Я взял в руки чемодан и корзинку и хотел взять третий тюк — с постелью и мягкими вещами. АА, однако, понесла его сама, изгибаясь под тяжестью его, вытягивавшего ей руку, и когда я повторил просьбу передать его мне, АА впервые промолвила: "Оставьте, зачем вы просите?.. Мне и без этого, кивнула на тюк головой, — нелегко!". Но, встретив мой смущенный взгляд, сейчас же рассмеялась легкой шуткой. В другой руке у АА была корзиночка с провизией. Инна Эразмовна, припадая на правую ногу, опираясь правой рукой на палку, в левой держа маленький ручной саквояж, плелась, все время отставая, сзади. На ней был черный старо-старушечий зипунчик, древняя круглая — такие носят дряхлые помещицы, да, пожалуй, монахини — шапка с черной наколкой, скрывавшей всю ее голову и оставлявшей открытым только небольшой овал сморщенного лица, где добротой, мирной приветливостью и стеснительной учтивостью отливали глаза. Одежду ее довершал громадный, безобразный, длинношерстый и короткий серый с рыжим мех не то зайца, не то какого-то другого зверя, громадным воротом навалившийся на плечи.
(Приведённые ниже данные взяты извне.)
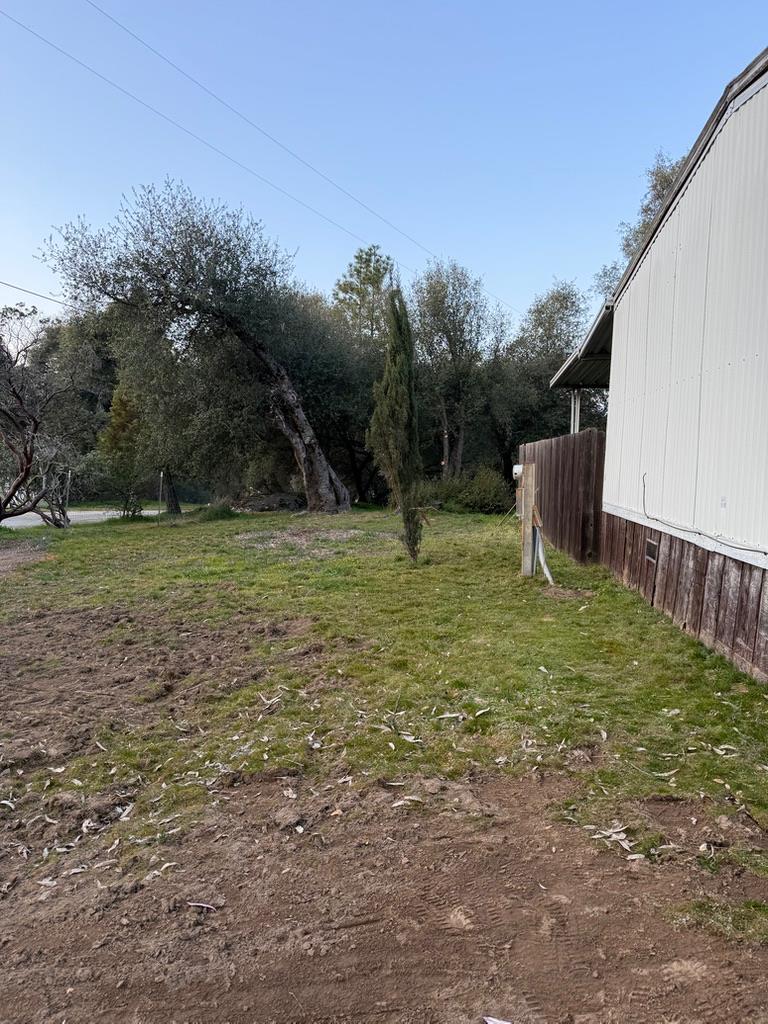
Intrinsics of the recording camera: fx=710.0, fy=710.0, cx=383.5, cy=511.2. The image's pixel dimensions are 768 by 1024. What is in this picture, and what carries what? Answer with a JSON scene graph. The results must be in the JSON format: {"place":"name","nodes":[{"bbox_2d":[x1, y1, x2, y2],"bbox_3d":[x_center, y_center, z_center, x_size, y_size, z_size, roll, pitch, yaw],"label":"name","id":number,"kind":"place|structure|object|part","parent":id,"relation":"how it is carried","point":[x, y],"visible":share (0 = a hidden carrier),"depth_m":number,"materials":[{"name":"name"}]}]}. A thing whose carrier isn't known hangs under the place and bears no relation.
{"place":"outdoors","nodes":[
{"label":"outdoors","id":0,"kind":"place"},
{"bbox_2d":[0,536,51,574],"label":"dirt patch","id":1,"kind":"structure","parent":0,"point":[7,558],"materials":[{"name":"brown soil"}]},
{"bbox_2d":[0,278,85,313],"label":"power line","id":2,"kind":"object","parent":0,"point":[45,297],"visible":0.81,"depth_m":22.90,"materials":[{"name":"plastic"}]},
{"bbox_2d":[0,507,163,529],"label":"road","id":3,"kind":"structure","parent":0,"point":[87,513],"materials":[{"name":"grey asphalt"}]},
{"bbox_2d":[65,498,208,510],"label":"grass verge","id":4,"kind":"structure","parent":0,"point":[77,506],"materials":[{"name":"green plant"}]},
{"bbox_2d":[56,0,513,306],"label":"power line","id":5,"kind":"object","parent":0,"point":[104,13],"visible":0.95,"depth_m":19.91,"materials":[{"name":"plastic"}]},
{"bbox_2d":[0,0,767,337],"label":"sky","id":6,"kind":"structure","parent":0,"point":[319,274],"materials":[{"name":"blue"}]},
{"bbox_2d":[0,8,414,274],"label":"power line","id":7,"kind":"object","parent":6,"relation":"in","point":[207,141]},
{"bbox_2d":[0,507,767,937],"label":"lawn","id":8,"kind":"structure","parent":0,"point":[182,530],"materials":[{"name":"green plant"}]},
{"bbox_2d":[0,303,87,527],"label":"bare tree","id":9,"kind":"object","parent":8,"relation":"on","point":[13,491],"visible":1,"depth_m":15.21,"materials":[{"name":"brown plant"}]},
{"bbox_2d":[98,381,146,517],"bbox_3d":[-7.438,-1.861,20.521,1.610,4.341,1.635,4,6,31],"label":"small tree","id":10,"kind":"object","parent":8,"relation":"on","point":[117,416],"visible":0.7,"depth_m":20.16,"materials":[{"name":"plant"}]},
{"bbox_2d":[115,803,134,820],"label":"dry leaf","id":11,"kind":"object","parent":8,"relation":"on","point":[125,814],"visible":0.82,"depth_m":3.15,"materials":[{"name":"white"}]},
{"bbox_2d":[158,470,164,513],"bbox_3d":[-6.485,-0.455,20.679,0.107,1.511,0.142,1,5,0],"label":"post","id":12,"kind":"object","parent":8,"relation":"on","point":[161,476],"visible":0.87,"depth_m":20.64,"materials":[{"name":"metal"}]},
{"bbox_2d":[104,304,239,514],"bbox_3d":[-6.002,-3.274,21.358,4.886,6.850,4.723,5,6,39],"label":"tree","id":13,"kind":"object","parent":8,"relation":"on","point":[144,373],"visible":0.74,"depth_m":20.33,"materials":[{"name":"plant"}]},
{"bbox_2d":[41,179,343,514],"bbox_3d":[-4.604,-4.175,19.176,7.204,8.830,6.932,3,6,29],"label":"olive tree","id":14,"kind":"object","parent":8,"relation":"on","point":[328,485],"visible":0.99,"depth_m":17.95,"materials":[{"name":"plant"}]},
{"label":"trunk","id":15,"kind":"part","parent":14,"relation":"part of","materials":[{"name":"wood"}]},
{"bbox_2d":[195,502,238,521],"bbox_3d":[-4.412,0.015,18.767,1.228,0.502,1.251,1,5,0],"label":"shrub","id":16,"kind":"object","parent":8,"relation":"on","point":[214,513],"visible":0.85,"depth_m":18.52,"materials":[{"name":"green plant"}]},
{"bbox_2d":[233,492,303,512],"bbox_3d":[-3.595,-0.255,22.257,2.548,0.652,1.776,1,5,0],"label":"rock pile","id":17,"kind":"object","parent":8,"relation":"on","point":[281,500],"visible":0.75,"depth_m":21.82,"materials":[{"name":"stone"}]},
{"bbox_2d":[258,693,282,709],"bbox_3d":[-0.726,1.197,4.495,0.225,0.021,0.175,5,6,39],"label":"dry leaf","id":18,"kind":"object","parent":8,"relation":"on","point":[269,702],"visible":0.98,"depth_m":4.47,"materials":[{"name":"white plant"}]},
{"bbox_2d":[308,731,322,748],"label":"dry leaf","id":19,"kind":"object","parent":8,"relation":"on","point":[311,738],"visible":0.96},
{"bbox_2d":[271,289,386,506],"bbox_3d":[-1.958,-3.991,24.443,6.307,7.860,5.945,1,5,0],"label":"tree","id":20,"kind":"object","parent":8,"relation":"on","point":[313,379],"visible":0.61,"depth_m":23.31,"materials":[{"name":"plant"}]},
{"bbox_2d":[367,287,424,558],"bbox_3d":[0.177,-1.275,10.234,0.830,4.001,0.906,2,5,15],"label":"cypress tree","id":21,"kind":"object","parent":8,"relation":"on","point":[406,394],"visible":0.99,"depth_m":10.06,"materials":[{"name":"plant"}]},
{"bbox_2d":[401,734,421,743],"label":"dry leaf","id":22,"kind":"object","parent":8,"relation":"on","point":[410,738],"visible":0.96,"depth_m":3.86,"materials":[{"name":"white plant"}]},
{"bbox_2d":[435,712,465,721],"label":"dry leaf","id":23,"kind":"object","parent":8,"relation":"on","point":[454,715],"visible":0.98,"depth_m":4.21,"materials":[{"name":"white plant"}]},
{"bbox_2d":[425,465,513,514],"bbox_3d":[2.525,-0.577,20.699,2.806,1.492,2.442,1,5,0],"label":"shrub","id":24,"kind":"object","parent":8,"relation":"on","point":[490,500],"visible":0.76,"depth_m":20.19,"materials":[{"name":"green plant"}]},
{"bbox_2d":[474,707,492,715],"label":"dry leaf","id":25,"kind":"object","parent":8,"relation":"on","point":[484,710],"visible":0.98,"depth_m":4.30,"materials":[{"name":"white plant"}]},
{"bbox_2d":[518,463,536,577],"bbox_3d":[1.821,0.199,9.061,0.182,1.516,0.189,1,5,0],"label":"wooden post","id":26,"kind":"object","parent":8,"relation":"on","point":[528,487],"visible":0.95,"depth_m":9.00,"materials":[{"name":"brown wood"}]},
{"bbox_2d":[512,464,523,480],"bbox_3d":[1.853,-0.527,9.681,0.189,0.233,0.246,1,5,0],"label":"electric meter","id":27,"kind":"object","parent":26,"relation":"attached to","point":[515,470],"visible":0.6,"depth_m":9.59,"materials":[{"name":"white"}]},
{"bbox_2d":[532,516,554,583],"bbox_3d":[2.010,0.455,8.982,0.196,0.871,0.507,1,5,0],"label":"pipe","id":28,"kind":"object","parent":8,"relation":"on","point":[541,551],"visible":0.8,"depth_m":8.96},
{"bbox_2d":[520,430,607,564],"bbox_3d":[2.843,-0.290,12.021,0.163,1.926,4.452,1,5,0],"label":"wooden fence","id":29,"kind":"object","parent":8,"relation":"on","point":[543,444],"visible":0.68,"depth_m":10.98,"materials":[{"name":"brown wood"}]},
{"bbox_2d":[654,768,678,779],"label":"dry leaf","id":30,"kind":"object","parent":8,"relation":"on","point":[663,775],"visible":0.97,"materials":[{"name":"beige plant"}]},
{"bbox_2d":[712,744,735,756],"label":"dry leaf","id":31,"kind":"object","parent":8,"relation":"on","point":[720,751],"visible":0.94,"depth_m":3.76,"materials":[{"name":"white plant"}]},
{"bbox_2d":[0,577,767,1023],"label":"dirt ground","id":32,"kind":"structure","parent":0,"point":[72,992],"materials":[{"name":"brown soil"}]},
{"bbox_2d":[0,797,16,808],"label":"dry leaf","id":33,"kind":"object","parent":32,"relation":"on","point":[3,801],"visible":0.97,"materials":[{"name":"beige plant"}]},
{"bbox_2d":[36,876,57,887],"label":"dry leaf","id":34,"kind":"object","parent":32,"relation":"on","point":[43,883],"visible":0.87,"depth_m":2.66,"materials":[{"name":"beige plant"}]},
{"bbox_2d":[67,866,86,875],"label":"dry leaf","id":35,"kind":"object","parent":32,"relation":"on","point":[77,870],"visible":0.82,"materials":[{"name":"beige plant"}]},
{"bbox_2d":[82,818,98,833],"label":"dry leaf","id":36,"kind":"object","parent":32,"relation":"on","point":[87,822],"visible":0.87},
{"bbox_2d":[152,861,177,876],"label":"dry leaf","id":37,"kind":"object","parent":32,"relation":"on","point":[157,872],"visible":0.85,"depth_m":2.73,"materials":[{"name":"white plant"}]},
{"bbox_2d":[186,901,215,910],"bbox_3d":[-0.661,1.413,2.559,0.120,0.012,0.061,3,5,23],"label":"dry leaf","id":38,"kind":"object","parent":32,"relation":"on","point":[201,904],"visible":0.95,"depth_m":2.55,"materials":[{"name":"beige plant"}]},
{"bbox_2d":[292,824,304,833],"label":"dry leaf","id":39,"kind":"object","parent":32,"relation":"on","point":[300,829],"visible":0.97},
{"bbox_2d":[391,795,422,806],"bbox_3d":[0.105,1.319,3.269,0.171,0.017,0.150,4,6,33],"label":"dry leaf","id":40,"kind":"object","parent":32,"relation":"on","point":[408,797],"visible":0.95,"depth_m":3.25,"materials":[{"name":"white plant"}]},
{"bbox_2d":[483,1016,511,1023],"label":"leaf","id":41,"kind":"object","parent":32,"relation":"on","point":[490,1022],"visible":0.99,"depth_m":2.04,"materials":[{"name":"white plant"}]},
{"bbox_2d":[588,824,634,850],"bbox_3d":[0.973,1.367,2.965,0.189,0.019,0.251,-3,6,-40],"label":"dry leaf","id":42,"kind":"object","parent":32,"relation":"on","point":[623,844],"visible":0.87,"depth_m":2.95,"materials":[{"name":"white plant"}]},
{"bbox_2d":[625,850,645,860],"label":"dry leaf","id":43,"kind":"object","parent":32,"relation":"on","point":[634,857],"visible":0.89,"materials":[{"name":"beige plant"}]},
{"bbox_2d":[549,46,767,685],"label":"house","id":44,"kind":"structure","parent":0,"point":[766,74],"depth_m":6.23,"materials":[{"name":"white metal"}]},
{"bbox_2d":[570,388,581,433],"bbox_3d":[3.306,-1.046,12.382,0.232,2.399,0.198,1,5,0],"label":"porch post","id":45,"kind":"object","parent":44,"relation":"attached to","point":[577,429],"visible":0.35,"depth_m":12.28,"materials":[{"name":"white metal"}]},
{"bbox_2d":[551,298,615,389],"bbox_3d":[3.523,-2.458,10.760,1.891,0.820,4.727,1,5,0],"label":"awning","id":46,"kind":"object","parent":44,"relation":"attached to","point":[604,325],"visible":0.24,"depth_m":10.97,"materials":[{"name":"metal"}]},
{"bbox_2d":[644,537,658,564],"bbox_3d":[2.848,0.428,7.528,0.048,0.237,0.433,1,5,0],"label":"foundation vent","id":47,"kind":"object","parent":44,"relation":"in","point":[648,553],"visible":0.88,"depth_m":7.52,"materials":[{"name":"metal"}]},
{"bbox_2d":[638,470,766,554],"bbox_3d":[2.802,-0.005,6.103,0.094,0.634,3.119,1,5,0],"label":"cable","id":48,"kind":"object","parent":44,"relation":"attached to","point":[657,519],"visible":0.98,"depth_m":6.26,"materials":[{"name":"plastic"}]},
{"bbox_2d":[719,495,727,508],"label":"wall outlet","id":49,"kind":"object","parent":44,"relation":"attached to","point":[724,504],"visible":0.95,"depth_m":5.37,"materials":[{"name":"white"}]},
{"label":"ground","id":50,"kind":"structure","parent":0},
{"bbox_2d":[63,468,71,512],"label":"post","id":51,"kind":"object","parent":50,"relation":"on","point":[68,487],"visible":0.6,"depth_m":21.39,"materials":[{"name":"grey metal"}]},
{"bbox_2d":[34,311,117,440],"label":"tree","id":52,"kind":"object","parent":50,"relation":"on","point":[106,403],"visible":0.42,"depth_m":36.54,"materials":[{"name":"green plant"}]},
{"bbox_2d":[333,244,398,342],"bbox_3d":[-0.671,-6.130,31.957,3.992,11.473,4.195,1,5,0],"label":"tree","id":53,"kind":"object","parent":50,"relation":"on","point":[376,280],"visible":0.52,"depth_m":31.01,"materials":[{"name":"green plant"}]},
{"bbox_2d":[410,260,506,478],"bbox_3d":[2.384,-4.288,24.488,3.899,8.603,3.952,4,6,36],"label":"tree","id":54,"kind":"object","parent":50,"relation":"on","point":[446,439],"visible":0.92,"depth_m":23.63,"materials":[{"name":"plant"}]},
{"bbox_2d":[484,281,591,468],"bbox_3d":[5.596,-4.105,25.631,4.693,8.278,4.693,1,5,0],"label":"tree","id":55,"kind":"object","parent":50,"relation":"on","point":[549,364],"visible":0.7,"depth_m":24.72,"materials":[{"name":"green plant"}]},
{"bbox_2d":[589,149,687,299],"bbox_3d":[9.188,-5.563,21.990,5.231,11.001,5.555,2,5,19],"label":"tree","id":56,"kind":"object","parent":50,"relation":"on","point":[665,181],"visible":0.15,"depth_m":21.25,"materials":[{"name":"plant"}]}
]}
Он был громаден и неуклюж, а Инна Эразмовна — согбенна летами, и казалось, что это мех своей тяжестью пригнул ее к земле.

Вошли в вагон. Соседом оказался китаец, ехавший со своим семнадцатилетним сыном — уже совершенно типичным косоглазым китайчонком. Усадив Инну Эразмовну и оставив АА с нею, я пошел к выходу, чтоб встретить Пунина, и только дойдя, встретился с ним. До отхода поезда оставалось тридцать минут. Пунин вошел в вагон. И на несколько минут АА вышла с ним на перрон, а я остался с Инной Эразмовной, которая воспользовалась минутой и задала мне два-три тревожащих ее вопроса о Шилейко, которого она — и справедливо вполне — считает жестоким эгоистом. Я ответил уклончиво. Вошли АА и Пунин, а затем я с Пуниным вышли из вагона, оставив АА наедине с Инной Эразмовной. Минут за десять до отхода АА вышла — и огорченная, ибо Инна Эразмовна, беспокоясь, что поезд тронется, велела ей уйти. Я узнал точное время, и АА с Пуниным опять вошли в вагон — еще на семь минут. АА, выйдя, подбежала к окну и как-то нервно крикнула: "Мамуся!". Последние минуты глядели друг на друга через стекло. Я наблюдал за АА... На один момент (тот, когда она вышла из вагона после разговора с Инной Эразмовной — за десять минут до отхода) я заметил особенно острый, пронзительный, воспаленный взгляд — глаза АА делаются такими блестящими и острыми только в редкие минуты ее жизни. Два-три шага по перрону, и внешнее равновесие было восстановлено — взгляд стал обычным, и дальше АА уже была спокойна. Я вспомнил, что она никогда не плачет. Поезд ушел. АА побежала за вагоном, а я бросился за ней, опасаясь, чтоб ее не толкнули. Она заметила меня... "Не идите так близко к поезду", — сказала мне, не останавливаясь, еще раз повторила то же. Поезд ускорял ход. Мы остановились. И пошли к выходу. При выходе с перрона у всех отбирают перронные билеты. Я прошел, не отдав своего, а у АА его взяли. Я показал АА билет. АА неожиданно искоса взглянула на меня и, тихо уронив: "Дайте мне, если он вам не нужен", — протянула за билетом руку. Жест и взгляд ее был каким-то стыдливым, точно она признавалась мне в своей слабости... А меня тронуло, что ей так дорог и этот билет — память о расставании с Инной Эразмовной.